Code Review
Overview

Code Review

AI review on every pull request

A linter checks the file in front of it. A human reviewer, most of the time, does too — nobody has time to trace every call site a change might touch before approving. Entelligence reads your whole codebase, not just the diff, so it catches the things that only show up when you look at how a change fits everything around it.


🎥 Video demo — coming soon

Watch a live PR get reviewed, findings triaged, and a fix applied


Without full context vs. with it

❌ Diff-only review

Sees a function signature changed. Misses that three other callers now pass the wrong number of arguments, because those callers live in files that weren't touched.

✅ Entelligence

Traces the signature change to every caller across the repo, flags the ones that will now break, and points at the exact line in each.

That's the difference between checking a diff and understanding a change.

What shows up on your PR

  • A summary comment — a plain-English walkthrough of the change, key findings, and which files need the most attention.
  • Inline comments on the exact lines that matter, each tagged by severity — CRITICAL, MAJOR, or NIT — so you know what actually blocks a merge versus what's a nice-to-have.
  • Committable suggestions — many findings ship with a ready-to-apply code suggestion you can commit straight from the PR.
  • "Prompt to fix with AI" — a ready-made prompt attached to each finding that you can hand to Claude Code, Cursor, or any coding agent to fix it directly.
  • A Confidence Score (1–5) — from "Safe to Merge" down to "Blocking Issues" — computed from the severity and resolution state of every finding, so you can tell at a glance whether a PR is ready, without reading every comment.

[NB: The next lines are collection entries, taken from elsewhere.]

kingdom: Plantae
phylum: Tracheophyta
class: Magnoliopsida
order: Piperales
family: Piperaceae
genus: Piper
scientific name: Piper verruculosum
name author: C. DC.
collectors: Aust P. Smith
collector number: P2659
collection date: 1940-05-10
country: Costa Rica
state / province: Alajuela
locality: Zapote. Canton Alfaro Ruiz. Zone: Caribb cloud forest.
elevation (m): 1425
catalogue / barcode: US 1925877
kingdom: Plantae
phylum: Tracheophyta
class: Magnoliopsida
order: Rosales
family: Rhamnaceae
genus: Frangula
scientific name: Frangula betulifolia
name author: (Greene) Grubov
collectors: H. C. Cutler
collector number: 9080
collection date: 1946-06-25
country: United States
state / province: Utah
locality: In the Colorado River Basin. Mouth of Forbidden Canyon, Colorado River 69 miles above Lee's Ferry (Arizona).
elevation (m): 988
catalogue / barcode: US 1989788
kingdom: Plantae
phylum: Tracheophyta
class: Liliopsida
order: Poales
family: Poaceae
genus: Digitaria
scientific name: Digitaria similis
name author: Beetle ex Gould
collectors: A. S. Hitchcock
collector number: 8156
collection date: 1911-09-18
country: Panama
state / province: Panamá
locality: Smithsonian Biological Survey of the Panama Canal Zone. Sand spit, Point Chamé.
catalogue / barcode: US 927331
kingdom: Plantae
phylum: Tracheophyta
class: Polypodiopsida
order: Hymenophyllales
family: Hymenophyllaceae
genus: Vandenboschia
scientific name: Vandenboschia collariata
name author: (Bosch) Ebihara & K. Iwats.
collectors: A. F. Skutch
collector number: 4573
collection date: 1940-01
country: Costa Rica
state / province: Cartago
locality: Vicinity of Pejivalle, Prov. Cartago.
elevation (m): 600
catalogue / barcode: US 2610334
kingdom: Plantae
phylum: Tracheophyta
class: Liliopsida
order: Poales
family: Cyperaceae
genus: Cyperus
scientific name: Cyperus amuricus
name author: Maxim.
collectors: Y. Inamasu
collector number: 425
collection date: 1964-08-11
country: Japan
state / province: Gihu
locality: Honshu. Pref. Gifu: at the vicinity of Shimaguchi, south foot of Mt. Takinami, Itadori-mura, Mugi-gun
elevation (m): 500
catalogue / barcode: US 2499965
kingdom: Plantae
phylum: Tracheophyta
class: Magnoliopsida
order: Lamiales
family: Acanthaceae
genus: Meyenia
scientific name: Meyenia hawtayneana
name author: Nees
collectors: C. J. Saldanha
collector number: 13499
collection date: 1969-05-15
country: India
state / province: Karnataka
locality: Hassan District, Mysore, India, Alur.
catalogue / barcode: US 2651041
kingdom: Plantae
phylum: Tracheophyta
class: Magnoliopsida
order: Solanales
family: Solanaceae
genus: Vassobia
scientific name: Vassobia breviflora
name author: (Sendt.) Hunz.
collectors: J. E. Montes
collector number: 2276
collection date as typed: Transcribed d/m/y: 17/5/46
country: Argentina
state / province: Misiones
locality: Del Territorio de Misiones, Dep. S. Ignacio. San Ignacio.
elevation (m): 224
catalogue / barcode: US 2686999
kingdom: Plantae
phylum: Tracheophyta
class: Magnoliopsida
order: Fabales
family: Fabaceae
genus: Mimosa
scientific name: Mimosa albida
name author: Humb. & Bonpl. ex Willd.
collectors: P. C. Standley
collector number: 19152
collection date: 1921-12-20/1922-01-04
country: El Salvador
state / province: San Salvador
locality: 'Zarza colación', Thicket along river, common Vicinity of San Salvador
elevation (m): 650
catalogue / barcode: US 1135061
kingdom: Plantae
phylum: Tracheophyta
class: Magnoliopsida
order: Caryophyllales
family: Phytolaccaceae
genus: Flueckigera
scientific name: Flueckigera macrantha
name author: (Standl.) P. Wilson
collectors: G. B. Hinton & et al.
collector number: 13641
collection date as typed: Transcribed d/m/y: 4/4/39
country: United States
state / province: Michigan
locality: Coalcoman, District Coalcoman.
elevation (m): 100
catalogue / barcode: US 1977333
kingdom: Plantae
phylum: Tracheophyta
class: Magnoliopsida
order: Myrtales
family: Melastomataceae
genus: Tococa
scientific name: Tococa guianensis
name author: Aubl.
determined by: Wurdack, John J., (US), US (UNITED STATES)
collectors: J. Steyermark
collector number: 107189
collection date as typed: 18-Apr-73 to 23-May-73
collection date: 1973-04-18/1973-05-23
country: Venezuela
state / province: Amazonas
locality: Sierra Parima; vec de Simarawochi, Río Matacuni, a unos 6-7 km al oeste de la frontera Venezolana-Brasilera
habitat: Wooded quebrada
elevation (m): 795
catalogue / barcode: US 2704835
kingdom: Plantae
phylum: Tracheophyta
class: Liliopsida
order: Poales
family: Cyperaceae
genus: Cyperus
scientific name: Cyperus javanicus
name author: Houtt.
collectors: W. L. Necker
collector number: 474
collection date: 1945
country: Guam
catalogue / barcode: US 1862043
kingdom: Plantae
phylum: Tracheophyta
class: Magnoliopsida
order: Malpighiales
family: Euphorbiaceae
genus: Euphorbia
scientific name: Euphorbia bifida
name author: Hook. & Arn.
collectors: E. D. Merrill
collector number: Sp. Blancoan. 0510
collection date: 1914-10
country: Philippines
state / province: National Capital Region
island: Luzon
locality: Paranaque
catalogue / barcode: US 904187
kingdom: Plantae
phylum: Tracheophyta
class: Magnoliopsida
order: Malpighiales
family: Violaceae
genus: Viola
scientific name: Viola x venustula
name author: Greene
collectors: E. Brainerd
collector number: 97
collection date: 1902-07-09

Reviews post within moments of a PR opening — no waiting on a queue, no "runs nightly." Every subsequent push gets a fresh pass, and issues you've already resolved don't come back unless the underlying code actually regresses.

Priority levels

Set per repo from Codebases, this controls how much gets surfaced — so a repo full of experiments doesn't get the same bar as your payments service:

LevelWhat gets flagged
CriticalOnly the most severe, high-confidence issues — least noise, highest bar
MediumMedium-priority issues and above — a reasonable default for most teams
LowEverything, including minor/nitpick-level findings

Talking to the bot

@mention the bot in any PR comment, or just reply directly to one of its own comments — no mention needed there.

Say thisIt does this
@entelligence reviewRuns a fresh full review
@entelligence summaryRegenerates just the PR summary
@entelligence resolve_allResolves every open bot thread at once
@entelligence configPosts the bot's current settings for this repo
@entelligence link <PR>Links a related PR in another repo for cross-repo context
Anything elseAnswered directly, using the PR as context

It learns your team's standards, not generic ones

Two feedback loops, working together:

  • Thumbs down a finding that isn't actually a problem, and Entelligence factors that in — recurring false positives fade out instead of repeating every PR.
  • Upload a guideline doc (your own style guide, or a language best-practices doc), or have Entelligence generate one automatically by mining your repo's own review-comment history. Either way, review comments start reflecting your conventions, not a generic checklist.

Language coverage

Built-in, language-aware review guidelines cover Python, JavaScript/TypeScript (including JSX/TSX), Java, Go, C, C++, C#, Ruby, Rust, and Dart — on top of general cross-language checks that apply regardless of language.

Dashboard

TabWhat it shows
OverviewRecent PRs, review status, and confidence scores at a glance
Code QualityTrends in finding severity and volume over time
Review AnalyticsTurnaround time, comment acceptance rate, and bot activity
CodebasesPer-repo settings: priority level, guideline docs, and enable/disable

Two ways to run it

Automatic PR reviewCLI review
TriggerPR opened, updated, or marked ready for reviewYou run entelligence review
Where results appearInline comments + summary comment on the PRPrinted in your terminal
Best forEvery PR on a connected repo, automaticallyLocal pre-push checks, repos not yet connected, non-Git-hosted workflows

Both paths run the same underlying review engine — see Reviewing from the CLI for the terminal workflow.

Supported platforms

GitHub, GitLab, and Bitbucket — including self-hosted GitHub/GitLab instances.